Cities need better "fiscal tools" to boost revenue and continue their role as Canada's economic engines or the country will suffer, big-city mayors told campaigning party leaders Tuesday.
Montreal and Toronto mayors Gérald Tremblay and David Miller laid out their demands for urban municipalities, describing cities' current financial problems as a national issue.
"The fiscal imbalance may be a memory on Parliament Hill but it's still a reality on our city streets," Miller said at a news conference in Montreal organized by the Federation of Canadian Municipalities.
"Homelessness, traffic gridlock, crowded buses and overstretched police departments are just some of the symptoms," he said.
"These problems are too big and too important to be solved on the backs of property taxpayers.
With more than 80 per cent of Canadians living in major urban centres, cities have become the country's economic, social and cultural development engines and need appropriate support, Montreal's Tremblay said.

=== Information given ===
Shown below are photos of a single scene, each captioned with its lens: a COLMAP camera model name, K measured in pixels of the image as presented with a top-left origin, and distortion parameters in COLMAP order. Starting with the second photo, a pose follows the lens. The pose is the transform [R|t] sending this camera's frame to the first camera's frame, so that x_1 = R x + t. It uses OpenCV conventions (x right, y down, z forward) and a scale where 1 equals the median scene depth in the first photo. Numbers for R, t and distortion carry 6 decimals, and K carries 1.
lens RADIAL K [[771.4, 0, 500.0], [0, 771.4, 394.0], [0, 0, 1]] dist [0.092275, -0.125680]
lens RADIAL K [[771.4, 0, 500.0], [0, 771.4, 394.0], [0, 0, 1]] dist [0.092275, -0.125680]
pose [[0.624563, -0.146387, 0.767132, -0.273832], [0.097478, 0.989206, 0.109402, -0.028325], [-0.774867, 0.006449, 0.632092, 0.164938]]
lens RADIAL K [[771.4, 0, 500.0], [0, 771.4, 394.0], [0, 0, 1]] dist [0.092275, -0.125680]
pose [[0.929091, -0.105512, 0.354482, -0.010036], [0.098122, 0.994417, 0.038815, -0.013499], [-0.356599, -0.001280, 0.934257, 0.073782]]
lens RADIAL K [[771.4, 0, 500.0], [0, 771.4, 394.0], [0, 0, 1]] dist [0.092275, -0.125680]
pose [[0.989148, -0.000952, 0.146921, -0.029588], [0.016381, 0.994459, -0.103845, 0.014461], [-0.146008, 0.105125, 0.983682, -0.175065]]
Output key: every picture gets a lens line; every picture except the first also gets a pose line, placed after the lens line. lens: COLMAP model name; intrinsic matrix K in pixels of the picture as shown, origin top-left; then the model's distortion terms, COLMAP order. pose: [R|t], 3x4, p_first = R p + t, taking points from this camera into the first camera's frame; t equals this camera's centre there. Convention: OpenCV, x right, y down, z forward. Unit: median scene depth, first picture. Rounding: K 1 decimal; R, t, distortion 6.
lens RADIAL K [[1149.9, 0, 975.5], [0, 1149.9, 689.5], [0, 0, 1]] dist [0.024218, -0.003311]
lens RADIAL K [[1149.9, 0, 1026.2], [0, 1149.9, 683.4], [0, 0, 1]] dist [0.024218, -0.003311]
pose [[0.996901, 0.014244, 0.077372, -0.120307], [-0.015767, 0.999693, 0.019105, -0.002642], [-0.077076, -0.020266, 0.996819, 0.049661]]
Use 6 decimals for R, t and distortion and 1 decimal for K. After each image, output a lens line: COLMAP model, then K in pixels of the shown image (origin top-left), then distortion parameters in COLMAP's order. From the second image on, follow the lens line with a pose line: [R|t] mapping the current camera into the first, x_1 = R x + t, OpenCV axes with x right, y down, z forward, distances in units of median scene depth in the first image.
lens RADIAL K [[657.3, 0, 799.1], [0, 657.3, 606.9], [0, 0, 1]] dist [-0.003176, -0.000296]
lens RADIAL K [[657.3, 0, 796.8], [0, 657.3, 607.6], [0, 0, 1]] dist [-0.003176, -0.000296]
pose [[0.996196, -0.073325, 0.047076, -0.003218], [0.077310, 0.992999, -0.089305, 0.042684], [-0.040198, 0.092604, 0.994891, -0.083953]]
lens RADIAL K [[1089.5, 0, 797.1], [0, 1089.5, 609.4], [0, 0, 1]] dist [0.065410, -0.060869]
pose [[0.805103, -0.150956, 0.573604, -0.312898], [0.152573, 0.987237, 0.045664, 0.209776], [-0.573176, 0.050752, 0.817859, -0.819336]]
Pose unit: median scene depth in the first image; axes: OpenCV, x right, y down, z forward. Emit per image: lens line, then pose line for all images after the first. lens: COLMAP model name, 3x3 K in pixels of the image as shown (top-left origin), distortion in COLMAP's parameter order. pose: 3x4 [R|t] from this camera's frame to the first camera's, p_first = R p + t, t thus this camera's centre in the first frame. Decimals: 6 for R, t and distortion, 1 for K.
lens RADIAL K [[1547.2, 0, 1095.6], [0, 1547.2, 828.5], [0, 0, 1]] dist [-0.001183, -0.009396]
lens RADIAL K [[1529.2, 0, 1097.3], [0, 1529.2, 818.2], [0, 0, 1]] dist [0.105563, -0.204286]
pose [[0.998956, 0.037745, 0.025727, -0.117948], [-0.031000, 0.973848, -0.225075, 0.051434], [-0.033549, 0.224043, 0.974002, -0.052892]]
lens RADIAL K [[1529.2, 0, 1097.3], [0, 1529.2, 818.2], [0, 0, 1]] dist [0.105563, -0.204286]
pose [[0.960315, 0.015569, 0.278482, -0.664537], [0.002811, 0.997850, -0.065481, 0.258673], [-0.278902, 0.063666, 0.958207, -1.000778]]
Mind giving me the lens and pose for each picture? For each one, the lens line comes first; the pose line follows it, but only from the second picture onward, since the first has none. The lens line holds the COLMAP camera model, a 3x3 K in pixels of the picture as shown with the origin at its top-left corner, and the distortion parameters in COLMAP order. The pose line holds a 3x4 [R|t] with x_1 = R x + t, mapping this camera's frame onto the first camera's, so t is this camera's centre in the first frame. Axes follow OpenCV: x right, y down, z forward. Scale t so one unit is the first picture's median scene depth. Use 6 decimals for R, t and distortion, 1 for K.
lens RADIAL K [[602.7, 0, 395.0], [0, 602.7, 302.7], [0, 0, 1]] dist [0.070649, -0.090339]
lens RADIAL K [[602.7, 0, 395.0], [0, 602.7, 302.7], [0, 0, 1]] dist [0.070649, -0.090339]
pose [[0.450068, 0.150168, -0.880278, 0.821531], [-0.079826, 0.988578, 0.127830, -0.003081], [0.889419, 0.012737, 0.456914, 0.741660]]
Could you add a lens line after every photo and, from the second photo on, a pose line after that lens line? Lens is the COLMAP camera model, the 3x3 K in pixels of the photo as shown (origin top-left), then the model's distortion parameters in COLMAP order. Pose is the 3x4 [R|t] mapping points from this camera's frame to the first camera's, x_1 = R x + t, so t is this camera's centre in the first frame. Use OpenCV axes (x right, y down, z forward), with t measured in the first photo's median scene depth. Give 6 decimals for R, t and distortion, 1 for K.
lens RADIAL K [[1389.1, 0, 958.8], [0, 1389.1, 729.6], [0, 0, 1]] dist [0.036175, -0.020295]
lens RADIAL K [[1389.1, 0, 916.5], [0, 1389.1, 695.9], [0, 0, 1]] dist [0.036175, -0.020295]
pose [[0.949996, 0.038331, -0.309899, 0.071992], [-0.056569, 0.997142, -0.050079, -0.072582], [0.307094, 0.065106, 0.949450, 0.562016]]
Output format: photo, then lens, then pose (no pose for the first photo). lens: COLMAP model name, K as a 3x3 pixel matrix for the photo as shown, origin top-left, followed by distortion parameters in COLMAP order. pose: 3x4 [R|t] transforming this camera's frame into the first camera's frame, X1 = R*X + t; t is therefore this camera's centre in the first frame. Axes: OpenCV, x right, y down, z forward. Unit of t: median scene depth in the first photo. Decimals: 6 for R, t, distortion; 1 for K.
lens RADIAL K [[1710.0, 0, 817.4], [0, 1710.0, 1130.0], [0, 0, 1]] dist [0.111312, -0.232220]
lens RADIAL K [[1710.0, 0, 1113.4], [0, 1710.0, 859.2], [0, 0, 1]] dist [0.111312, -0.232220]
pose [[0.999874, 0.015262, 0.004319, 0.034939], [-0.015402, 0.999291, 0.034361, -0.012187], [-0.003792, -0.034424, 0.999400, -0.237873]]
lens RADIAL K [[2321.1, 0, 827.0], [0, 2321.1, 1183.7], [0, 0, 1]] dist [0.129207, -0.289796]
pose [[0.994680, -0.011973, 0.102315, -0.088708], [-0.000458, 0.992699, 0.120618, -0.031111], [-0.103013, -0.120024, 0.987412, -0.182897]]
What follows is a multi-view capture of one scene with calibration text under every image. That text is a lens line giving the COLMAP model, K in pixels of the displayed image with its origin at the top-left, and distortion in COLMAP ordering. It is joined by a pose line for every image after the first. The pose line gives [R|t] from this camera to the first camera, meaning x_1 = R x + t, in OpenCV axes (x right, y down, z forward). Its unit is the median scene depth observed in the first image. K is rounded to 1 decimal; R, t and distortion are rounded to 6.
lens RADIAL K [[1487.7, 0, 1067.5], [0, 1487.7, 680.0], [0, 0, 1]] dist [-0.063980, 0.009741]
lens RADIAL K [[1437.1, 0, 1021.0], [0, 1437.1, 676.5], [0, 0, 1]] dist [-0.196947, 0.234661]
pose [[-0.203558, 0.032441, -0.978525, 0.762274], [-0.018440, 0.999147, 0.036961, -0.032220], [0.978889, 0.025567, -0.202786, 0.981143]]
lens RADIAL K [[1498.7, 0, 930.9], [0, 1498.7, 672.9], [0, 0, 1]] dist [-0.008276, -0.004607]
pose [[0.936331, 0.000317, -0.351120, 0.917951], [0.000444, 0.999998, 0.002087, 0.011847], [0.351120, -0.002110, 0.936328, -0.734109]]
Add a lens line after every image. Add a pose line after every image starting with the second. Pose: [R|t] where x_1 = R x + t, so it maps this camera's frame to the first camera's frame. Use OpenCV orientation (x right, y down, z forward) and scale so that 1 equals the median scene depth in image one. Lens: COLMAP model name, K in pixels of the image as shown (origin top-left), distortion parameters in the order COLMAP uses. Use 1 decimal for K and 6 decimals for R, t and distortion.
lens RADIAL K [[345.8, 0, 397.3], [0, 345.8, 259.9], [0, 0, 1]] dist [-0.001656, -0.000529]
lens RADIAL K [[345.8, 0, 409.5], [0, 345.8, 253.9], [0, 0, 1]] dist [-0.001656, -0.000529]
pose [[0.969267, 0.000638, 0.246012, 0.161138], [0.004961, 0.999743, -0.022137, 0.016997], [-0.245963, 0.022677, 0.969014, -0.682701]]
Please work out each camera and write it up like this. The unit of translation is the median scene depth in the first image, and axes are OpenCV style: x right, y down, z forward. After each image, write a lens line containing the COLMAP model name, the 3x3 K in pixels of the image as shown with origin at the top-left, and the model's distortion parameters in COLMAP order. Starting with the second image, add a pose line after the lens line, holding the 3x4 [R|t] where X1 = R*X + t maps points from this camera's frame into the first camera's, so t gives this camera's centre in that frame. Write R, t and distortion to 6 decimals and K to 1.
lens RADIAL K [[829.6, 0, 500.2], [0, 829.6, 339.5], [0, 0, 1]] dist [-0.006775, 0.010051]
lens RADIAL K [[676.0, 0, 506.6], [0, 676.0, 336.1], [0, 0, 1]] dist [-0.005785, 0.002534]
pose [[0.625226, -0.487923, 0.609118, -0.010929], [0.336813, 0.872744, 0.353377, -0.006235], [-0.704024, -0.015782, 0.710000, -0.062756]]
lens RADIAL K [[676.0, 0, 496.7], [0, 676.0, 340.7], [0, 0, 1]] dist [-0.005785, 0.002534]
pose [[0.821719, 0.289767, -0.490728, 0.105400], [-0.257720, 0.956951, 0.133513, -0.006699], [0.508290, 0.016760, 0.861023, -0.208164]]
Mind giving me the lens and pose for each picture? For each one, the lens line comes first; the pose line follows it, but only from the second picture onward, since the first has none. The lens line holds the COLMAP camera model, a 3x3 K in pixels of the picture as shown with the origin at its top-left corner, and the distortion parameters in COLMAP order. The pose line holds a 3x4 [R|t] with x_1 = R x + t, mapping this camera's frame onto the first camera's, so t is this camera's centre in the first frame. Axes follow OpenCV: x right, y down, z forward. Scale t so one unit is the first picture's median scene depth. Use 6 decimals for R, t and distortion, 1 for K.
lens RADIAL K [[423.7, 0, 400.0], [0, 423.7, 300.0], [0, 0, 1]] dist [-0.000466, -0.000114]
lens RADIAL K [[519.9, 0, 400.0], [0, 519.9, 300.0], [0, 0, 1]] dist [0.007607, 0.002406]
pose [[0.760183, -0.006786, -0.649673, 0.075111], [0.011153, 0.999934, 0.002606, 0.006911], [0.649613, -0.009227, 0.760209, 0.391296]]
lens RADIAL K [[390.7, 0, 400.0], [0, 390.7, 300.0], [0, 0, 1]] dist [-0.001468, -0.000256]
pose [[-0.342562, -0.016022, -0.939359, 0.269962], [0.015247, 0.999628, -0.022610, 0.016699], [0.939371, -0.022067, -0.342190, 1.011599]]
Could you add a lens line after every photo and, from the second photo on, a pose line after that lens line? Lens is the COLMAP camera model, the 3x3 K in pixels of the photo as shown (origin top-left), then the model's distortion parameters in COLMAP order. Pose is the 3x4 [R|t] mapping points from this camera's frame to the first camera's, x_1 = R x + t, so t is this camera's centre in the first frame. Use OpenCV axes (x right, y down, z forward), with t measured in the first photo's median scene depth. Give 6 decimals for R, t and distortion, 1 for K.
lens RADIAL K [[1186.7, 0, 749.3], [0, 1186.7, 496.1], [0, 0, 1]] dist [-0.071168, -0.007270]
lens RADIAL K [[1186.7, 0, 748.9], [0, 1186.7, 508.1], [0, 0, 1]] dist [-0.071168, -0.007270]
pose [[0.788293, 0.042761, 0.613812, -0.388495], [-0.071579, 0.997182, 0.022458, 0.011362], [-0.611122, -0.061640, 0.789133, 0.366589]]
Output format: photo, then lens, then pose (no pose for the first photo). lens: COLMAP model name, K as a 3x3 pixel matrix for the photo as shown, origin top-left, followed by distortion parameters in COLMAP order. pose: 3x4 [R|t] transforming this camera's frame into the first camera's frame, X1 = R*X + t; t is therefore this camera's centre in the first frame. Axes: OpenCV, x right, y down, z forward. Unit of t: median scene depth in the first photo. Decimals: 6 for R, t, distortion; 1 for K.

=== List of tasks ===
A: According to the news article about the mayors' fiscal demands, who organized the Montreal news conference?
B: Please extend the news article about the mayors' fiscal demands, picking up after its last sentence.

=== Results of the exercise ===
A: The Federation of Canadian Municipalities.

B:
"In order to remain competitive, transport goods efficiently and attract new talent, our cities require quality infrastructure, affordable housing and first-rate recreational and cultural facilities," he said.
"Canadian cities do not have the fiscal tools required to make these new investments."
The Federal Gas Tax Fund was an important federal commitment, but more is needed to tackle cities' overwhelming infrastructure needs, said Jean Perrault, president of the Federation of Canadian Municipalities and mayor of Sherbrooke, Que.